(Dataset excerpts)
┄┄┄┄┄┄┄┄┄┄

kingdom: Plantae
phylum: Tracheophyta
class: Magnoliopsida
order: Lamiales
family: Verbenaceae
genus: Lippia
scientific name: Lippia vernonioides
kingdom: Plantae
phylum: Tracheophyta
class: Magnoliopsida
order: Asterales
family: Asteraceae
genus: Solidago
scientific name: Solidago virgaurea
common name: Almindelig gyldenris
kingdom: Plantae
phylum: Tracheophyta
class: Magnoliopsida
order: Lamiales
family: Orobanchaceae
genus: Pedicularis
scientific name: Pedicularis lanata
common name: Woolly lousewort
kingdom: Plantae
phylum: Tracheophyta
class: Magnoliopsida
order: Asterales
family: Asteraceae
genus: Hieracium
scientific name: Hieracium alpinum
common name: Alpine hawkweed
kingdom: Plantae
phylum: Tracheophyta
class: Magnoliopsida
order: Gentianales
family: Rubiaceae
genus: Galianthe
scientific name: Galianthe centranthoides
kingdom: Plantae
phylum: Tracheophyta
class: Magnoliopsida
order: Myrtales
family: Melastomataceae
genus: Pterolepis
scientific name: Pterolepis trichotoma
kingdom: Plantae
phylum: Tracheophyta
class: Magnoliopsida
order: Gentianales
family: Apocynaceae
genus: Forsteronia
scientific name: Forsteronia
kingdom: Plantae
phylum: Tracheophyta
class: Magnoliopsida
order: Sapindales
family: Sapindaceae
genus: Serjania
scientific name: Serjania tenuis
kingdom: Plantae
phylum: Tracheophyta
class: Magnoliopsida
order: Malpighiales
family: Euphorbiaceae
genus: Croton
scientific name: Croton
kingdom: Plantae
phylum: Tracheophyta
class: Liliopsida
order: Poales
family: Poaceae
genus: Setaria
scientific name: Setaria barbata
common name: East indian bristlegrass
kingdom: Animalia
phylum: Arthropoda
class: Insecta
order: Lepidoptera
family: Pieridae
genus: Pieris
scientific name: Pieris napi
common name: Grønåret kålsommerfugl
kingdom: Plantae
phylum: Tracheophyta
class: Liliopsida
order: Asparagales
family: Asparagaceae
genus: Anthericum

┄┄┄┄┄┄┄┄┄┄

#### Instructions for the task
Reproduce every line of the records above word for word, in the same order.

#### Complete response
kingdom: Plantae
phylum: Tracheophyta
class: Magnoliopsida
order: Lamiales
family: Verbenaceae
genus: Lippia
scientific name: Lippia vernonioides
kingdom: Plantae
phylum: Tracheophyta
class: Magnoliopsida
order: Asterales
family: Asteraceae
genus: Solidago
scientific name: Solidago virgaurea
common name: Almindelig gyldenris
kingdom: Plantae
phylum: Tracheophyta
class: Magnoliopsida
order: Lamiales
family: Orobanchaceae
genus: Pedicularis
scientific name: Pedicularis lanata
common name: Woolly lousewort
kingdom: Plantae
phylum: Tracheophyta
class: Magnoliopsida
order: Asterales
family: Asteraceae
genus: Hieracium
scientific name: Hieracium alpinum
common name: Alpine hawkweed
kingdom: Plantae
phylum: Tracheophyta
class: Magnoliopsida
order: Gentianales
family: Rubiaceae
genus: Galianthe
scientific name: Galianthe centranthoides
kingdom: Plantae
phylum: Tracheophyta
class: Magnoliopsida
order: Myrtales
family: Melastomataceae
genus: Pterolepis
scientific name: Pterolepis trichotoma
kingdom: Plantae
phylum: Tracheophyta
class: Magnoliopsida
order: Gentianales
family: Apocynaceae
genus: Forsteronia
scientific name: Forsteronia
kingdom: Plantae
phylum: Tracheophyta
class: Magnoliopsida
order: Sapindales
family: Sapindaceae
genus: Serjania
scientific name: Serjania tenuis
kingdom: Plantae
phylum: Tracheophyta
class: Magnoliopsida
order: Malpighiales
family: Euphorbiaceae
genus: Croton
scientific name: Croton
kingdom: Plantae
phylum: Tracheophyta
class: Liliopsida
order: Poales
family: Poaceae
genus: Setaria
scientific name: Setaria barbata
common name: East indian bristlegrass
kingdom: Animalia
phylum: Arthropoda
class: Insecta
order: Lepidoptera
family: Pieridae
genus: Pieris
scientific name: Pieris napi
common name: Grønåret kålsommerfugl
kingdom: Plantae
phylum: Tracheophyta
class: Liliopsida
order: Asparagales
family: Asparagaceae
genus: Anthericum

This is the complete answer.